What Are the Ebola Virus Effects?
The Ebola virus can have devastating effects on humans, causing serious acute illness that can be fatal if not treated. Since Ebola virus disease first appeared in 1976, various outbreaks have occurred throughout the decades. Spurned by the most recent outbreak in West Africa that began in March 2014, medical communities across the globe have combined efforts to develop effective treatments for those impacts and even eventually a vaccine that will prevent future outbreaks altogether. Here’s a look at the Ebola virus effects on those afflicted and some of the treatment options currently available.
Effects of Ebola Virus on the Human Body
In part, the symptoms of Ebola result from the body’s release of certain immune-system chemicals called cytokines. According to WHO, first symptoms include sudden onset of fever, fatigue, muscle pain, headache, and sore throat. This is followed by bouts of vomiting and diarrhea, rash, symptoms of impaired kidney and liver function, and in some cases both internal and external bleeding.
On a deeper level, the virus is known to be systemic, which means the infection attacks every tissue and organ of the body except the skeletal muscles and bones. This is why the virus is also characterized by hemorrhaging and blood clotting. Although it is yet to be discovered how the virus attacks human cells, it is hypothesized that they are able to release certain proteins that can weaken the responses of the body’s immune system. The virus can even attack the connective tissues that are rapidly multiplying in collagen. Collagen is responsible for keeping the organs in place, and the virus destroys and digests such tissues.
It also causes blood clots in the bloodstream, so the blood thickens and the blood flow weakens. These clots tend to get stuck in the blood vessels, which in turn causes the red spots on the skin. As the disease progresses, the spots get bigger. The blood clots will also slow down the blood supply to most organs of the body such as the lungs, brain, liver, intestines, kidneys, testicles, and breast tissues.
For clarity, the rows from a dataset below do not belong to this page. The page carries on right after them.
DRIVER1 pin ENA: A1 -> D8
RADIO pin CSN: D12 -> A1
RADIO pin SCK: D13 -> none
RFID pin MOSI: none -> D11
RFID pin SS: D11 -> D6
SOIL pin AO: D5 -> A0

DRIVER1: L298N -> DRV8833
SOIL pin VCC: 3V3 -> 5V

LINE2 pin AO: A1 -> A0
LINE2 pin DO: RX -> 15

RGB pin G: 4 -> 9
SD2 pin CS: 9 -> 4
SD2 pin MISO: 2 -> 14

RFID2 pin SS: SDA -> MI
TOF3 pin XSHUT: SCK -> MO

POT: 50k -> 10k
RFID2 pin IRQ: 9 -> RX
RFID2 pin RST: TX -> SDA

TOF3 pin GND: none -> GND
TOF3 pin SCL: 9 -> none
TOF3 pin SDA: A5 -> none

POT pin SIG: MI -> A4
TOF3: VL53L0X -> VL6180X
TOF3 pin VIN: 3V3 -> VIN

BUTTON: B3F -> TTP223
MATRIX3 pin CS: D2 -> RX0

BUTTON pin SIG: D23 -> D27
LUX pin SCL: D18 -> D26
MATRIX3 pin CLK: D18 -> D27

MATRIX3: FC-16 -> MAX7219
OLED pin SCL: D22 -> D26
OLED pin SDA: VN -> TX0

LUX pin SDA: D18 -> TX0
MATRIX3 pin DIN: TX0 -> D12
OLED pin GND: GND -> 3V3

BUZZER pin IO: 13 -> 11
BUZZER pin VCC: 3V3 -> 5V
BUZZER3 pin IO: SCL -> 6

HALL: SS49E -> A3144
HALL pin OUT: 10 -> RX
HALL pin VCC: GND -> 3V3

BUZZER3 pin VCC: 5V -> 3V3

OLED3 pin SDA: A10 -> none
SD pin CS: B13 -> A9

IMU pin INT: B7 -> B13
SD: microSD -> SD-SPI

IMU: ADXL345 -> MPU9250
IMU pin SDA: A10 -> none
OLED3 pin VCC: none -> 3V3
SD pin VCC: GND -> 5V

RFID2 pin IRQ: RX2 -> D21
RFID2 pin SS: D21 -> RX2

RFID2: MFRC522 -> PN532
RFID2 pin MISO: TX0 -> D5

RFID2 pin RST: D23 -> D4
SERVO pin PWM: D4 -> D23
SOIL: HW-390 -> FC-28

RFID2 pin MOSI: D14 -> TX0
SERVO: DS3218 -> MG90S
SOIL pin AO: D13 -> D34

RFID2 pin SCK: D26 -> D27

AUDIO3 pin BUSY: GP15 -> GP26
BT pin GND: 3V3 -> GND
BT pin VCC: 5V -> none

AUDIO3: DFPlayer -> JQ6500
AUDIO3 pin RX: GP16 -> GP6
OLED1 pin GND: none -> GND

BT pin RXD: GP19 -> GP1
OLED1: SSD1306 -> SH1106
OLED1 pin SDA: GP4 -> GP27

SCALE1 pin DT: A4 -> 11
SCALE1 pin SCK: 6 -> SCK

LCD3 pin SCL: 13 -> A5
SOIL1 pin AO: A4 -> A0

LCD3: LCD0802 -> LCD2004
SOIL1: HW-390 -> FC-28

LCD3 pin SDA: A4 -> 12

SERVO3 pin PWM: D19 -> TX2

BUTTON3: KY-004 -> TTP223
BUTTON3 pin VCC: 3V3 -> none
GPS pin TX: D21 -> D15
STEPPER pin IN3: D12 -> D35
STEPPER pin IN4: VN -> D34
All these organs will become severely damaged and so, will eventually stop functioning.
Many patients who survive Ebola report experiencing long-term effects as well. Later symptoms reported include hair loss, body aches, and insomnia. Muscles and nerves can be directly injured by the virus and take a long time to recover. Survivors have also reported eye pain and vision loss. These long-term effects have not been well studied, but progress is being made on how they can be alleviated if not prevented.
Catching Ebola early appears to be a key factor in successful treatment, with early supportive care in terms of rehydration and symptomatic treatment significantly improving survival rates. While there is as yet no licensed treatment that’s been proven to neutralize the virus, there are several blood, immunological, and drug therapies currently under development.
At this time, there are no vaccines in circulation that protect against Ebola. However, there are several clinical trials for vaccine candidates being currently run, and the hope is that a safe and effective Ebola vaccine will be available by the end of 2015.